I write financial applications where I constantly battle the decision to use a double vs using a decimal.
All of my math works on numbers with no more than 5 decimal
Just use a long and multiply by a power of 10. After you're done, divide by the same power of 10.
So, you have to decide whether you can deal with the rounding before you call ToString() or whether you need to find some other mechanism that will deal with rounding your results as they are converted to a string. Or you can continue to use decimal arithmetic since it will remain accurate, and it will get faster once machines are released that support the new IEEE 754 decimal arithmetic in hardware.
Obligatory cross-reference: What Every Computer Scientist Should Know About Floating-Point Arithmetic. That's one of many possible URLs.
Information on decimal arithmetic and the new IEEE 754:2008 standard at this Speleotrove site.
Decimals should always be used for financial calculations.

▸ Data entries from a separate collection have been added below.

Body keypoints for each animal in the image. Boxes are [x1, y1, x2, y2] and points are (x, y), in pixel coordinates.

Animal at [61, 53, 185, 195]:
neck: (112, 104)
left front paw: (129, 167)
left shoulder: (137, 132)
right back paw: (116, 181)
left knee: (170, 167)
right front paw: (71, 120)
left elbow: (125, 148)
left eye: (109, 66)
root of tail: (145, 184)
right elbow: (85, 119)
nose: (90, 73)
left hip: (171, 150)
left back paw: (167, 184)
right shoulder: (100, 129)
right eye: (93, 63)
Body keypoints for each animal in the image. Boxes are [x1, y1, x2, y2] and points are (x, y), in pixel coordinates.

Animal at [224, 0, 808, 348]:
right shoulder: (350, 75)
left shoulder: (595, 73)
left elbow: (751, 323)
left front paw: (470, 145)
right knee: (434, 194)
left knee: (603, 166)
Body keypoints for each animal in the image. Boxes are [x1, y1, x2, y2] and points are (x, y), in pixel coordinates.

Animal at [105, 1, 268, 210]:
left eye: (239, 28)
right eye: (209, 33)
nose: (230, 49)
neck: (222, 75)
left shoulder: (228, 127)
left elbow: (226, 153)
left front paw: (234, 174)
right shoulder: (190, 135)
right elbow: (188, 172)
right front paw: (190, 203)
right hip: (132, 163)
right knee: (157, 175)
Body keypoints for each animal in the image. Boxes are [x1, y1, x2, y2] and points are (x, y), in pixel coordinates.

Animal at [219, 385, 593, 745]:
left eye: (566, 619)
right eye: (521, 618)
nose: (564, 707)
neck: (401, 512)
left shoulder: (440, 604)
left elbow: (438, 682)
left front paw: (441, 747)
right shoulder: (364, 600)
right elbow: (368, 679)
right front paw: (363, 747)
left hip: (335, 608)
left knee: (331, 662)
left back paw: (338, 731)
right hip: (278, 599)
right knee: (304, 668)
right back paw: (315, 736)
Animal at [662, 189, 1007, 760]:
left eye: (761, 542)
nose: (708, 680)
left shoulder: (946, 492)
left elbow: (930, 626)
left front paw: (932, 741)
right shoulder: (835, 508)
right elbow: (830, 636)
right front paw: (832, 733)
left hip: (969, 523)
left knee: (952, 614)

The size of the numbers isn't important.
The easiest way for me to explain is via some C# code.
double one = 3.05;
double two = 0.05;
System.Console.WriteLine((one + two) == 3.1);
That bit of code will print out False even though 3.1 is equal to 3.1...

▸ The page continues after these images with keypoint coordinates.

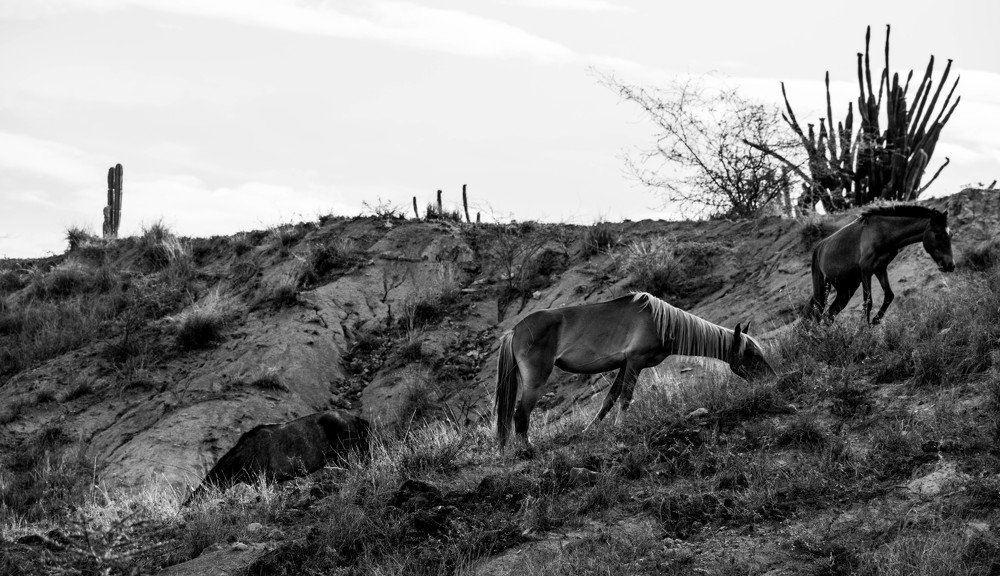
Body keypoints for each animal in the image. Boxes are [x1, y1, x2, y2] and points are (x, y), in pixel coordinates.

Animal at [494, 292, 775, 452]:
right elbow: (626, 398)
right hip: (535, 382)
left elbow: (609, 399)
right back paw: (527, 450)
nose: (772, 379)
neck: (662, 323)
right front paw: (620, 429)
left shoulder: (624, 365)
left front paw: (589, 431)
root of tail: (514, 330)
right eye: (751, 354)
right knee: (520, 415)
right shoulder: (635, 363)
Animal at [806, 205, 955, 325]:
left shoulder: (880, 268)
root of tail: (818, 248)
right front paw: (863, 329)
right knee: (818, 313)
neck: (882, 232)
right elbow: (868, 302)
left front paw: (875, 320)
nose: (950, 265)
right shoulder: (866, 271)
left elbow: (889, 295)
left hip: (847, 289)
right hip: (822, 288)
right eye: (937, 234)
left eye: (950, 235)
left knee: (829, 315)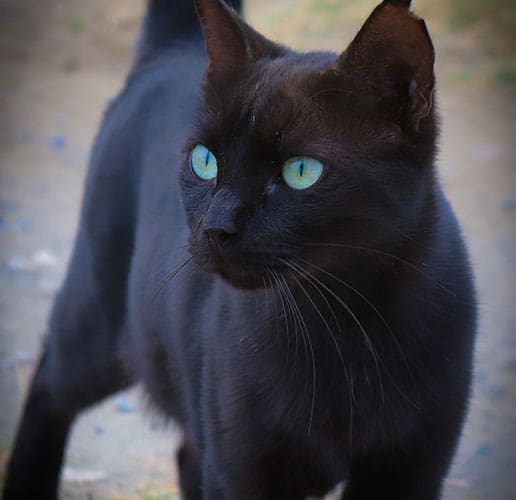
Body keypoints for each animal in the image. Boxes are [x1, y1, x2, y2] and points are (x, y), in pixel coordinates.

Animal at [3, 0, 476, 500]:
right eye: (205, 160)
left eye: (301, 172)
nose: (217, 227)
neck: (343, 331)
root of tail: (176, 46)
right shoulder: (242, 465)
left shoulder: (411, 468)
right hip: (100, 319)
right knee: (49, 382)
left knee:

Same thing...but using decimal:
decimal one = 3.05m;
decimal two = 0.05m;
System.Console.WriteLine((one + two) == 3.1m);
This will now print out True!
If you want to avoid this sort of issue, I recommend you stick with decimals.
There are two separable issues here. One is whether the double has enough precision to hold all the bits you need, and the other is where it can represent your numbers exactly.

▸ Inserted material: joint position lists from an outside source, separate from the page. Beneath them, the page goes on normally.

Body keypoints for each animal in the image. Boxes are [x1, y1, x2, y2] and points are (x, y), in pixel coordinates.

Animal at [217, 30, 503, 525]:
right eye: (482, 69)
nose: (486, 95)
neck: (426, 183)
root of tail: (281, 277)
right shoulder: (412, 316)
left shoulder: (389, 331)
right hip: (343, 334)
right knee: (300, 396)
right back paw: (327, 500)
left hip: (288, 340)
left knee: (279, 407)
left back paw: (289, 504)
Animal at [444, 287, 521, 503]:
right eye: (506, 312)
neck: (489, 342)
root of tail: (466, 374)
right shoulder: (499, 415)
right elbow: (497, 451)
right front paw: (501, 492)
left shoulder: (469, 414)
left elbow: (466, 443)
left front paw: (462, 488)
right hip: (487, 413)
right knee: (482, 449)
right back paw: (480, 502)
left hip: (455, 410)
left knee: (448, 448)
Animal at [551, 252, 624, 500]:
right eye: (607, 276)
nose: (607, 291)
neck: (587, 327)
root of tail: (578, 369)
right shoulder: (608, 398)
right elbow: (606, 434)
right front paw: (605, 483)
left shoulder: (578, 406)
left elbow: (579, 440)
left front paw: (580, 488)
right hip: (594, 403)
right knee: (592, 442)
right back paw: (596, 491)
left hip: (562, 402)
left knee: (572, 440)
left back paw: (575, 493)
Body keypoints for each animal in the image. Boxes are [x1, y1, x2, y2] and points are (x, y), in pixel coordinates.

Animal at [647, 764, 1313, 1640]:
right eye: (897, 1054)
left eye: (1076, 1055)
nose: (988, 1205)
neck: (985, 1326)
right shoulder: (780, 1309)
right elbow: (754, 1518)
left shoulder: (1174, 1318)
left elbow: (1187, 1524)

As for the exact representation, you are right to be cautious, because an exact decimal fraction like 1/10 has no exact binary counterpart. However, if you know that you only need 5 decimal digits of precision, you can use scaled arithmetic in which you operate on numbers multiplied by 10^5. So for example if you want to represent 23.7205 exactly you represent it as 2372050.
Let's see if there is enough precision: double precision gives you 53 bits of precision. This is equivalent to 15+ decimal digits of precision. So this would allow you five digits after the decimal point and 10 digits before the decimal point, which seems ample for your application.
I would put this C code in a .h file:
typedef double scaled_int;
#define SCALE_FACTOR 1.0e5 /* number of digits needed after decimal point */
static inline scaled_int adds(scaled_int x, scaled_int y) { return x + y; }
static inline scaled_int muls(scaled_int x, scaled_int y) { return x * y / SCALE_FACTOR; }
static inline scaled_int scaled_of_int(int x) { return (scaled_int) x * SCALE_FACTOR; }
static inline int intpart_of_scaled(scaled_int x) { return floor(x / SCALE_FACTOR); }
static inline int fraction_of_scaled(scaled_int x) { return x - SCALE_FACTOR * intpart_of_scaled(x); }
void fprint_scaled(FILE *out, scaled_int x) {
fprintf(out, "%d.%05d", intpart_of_scaled(x), fraction_of_scaled(x));
}
There are probably a few rough spots but that should be enough to get you started.
No overhead for addition, cost of a multiply or divide doubles.
If you have access to C99, you can also try scaled integer arithmetic using the int64_t
64-bit integer type. Which is faster will depend on your hardware platform.
Always use Decimal for any financial calculations or you will be forever chasing 1cent rounding errors.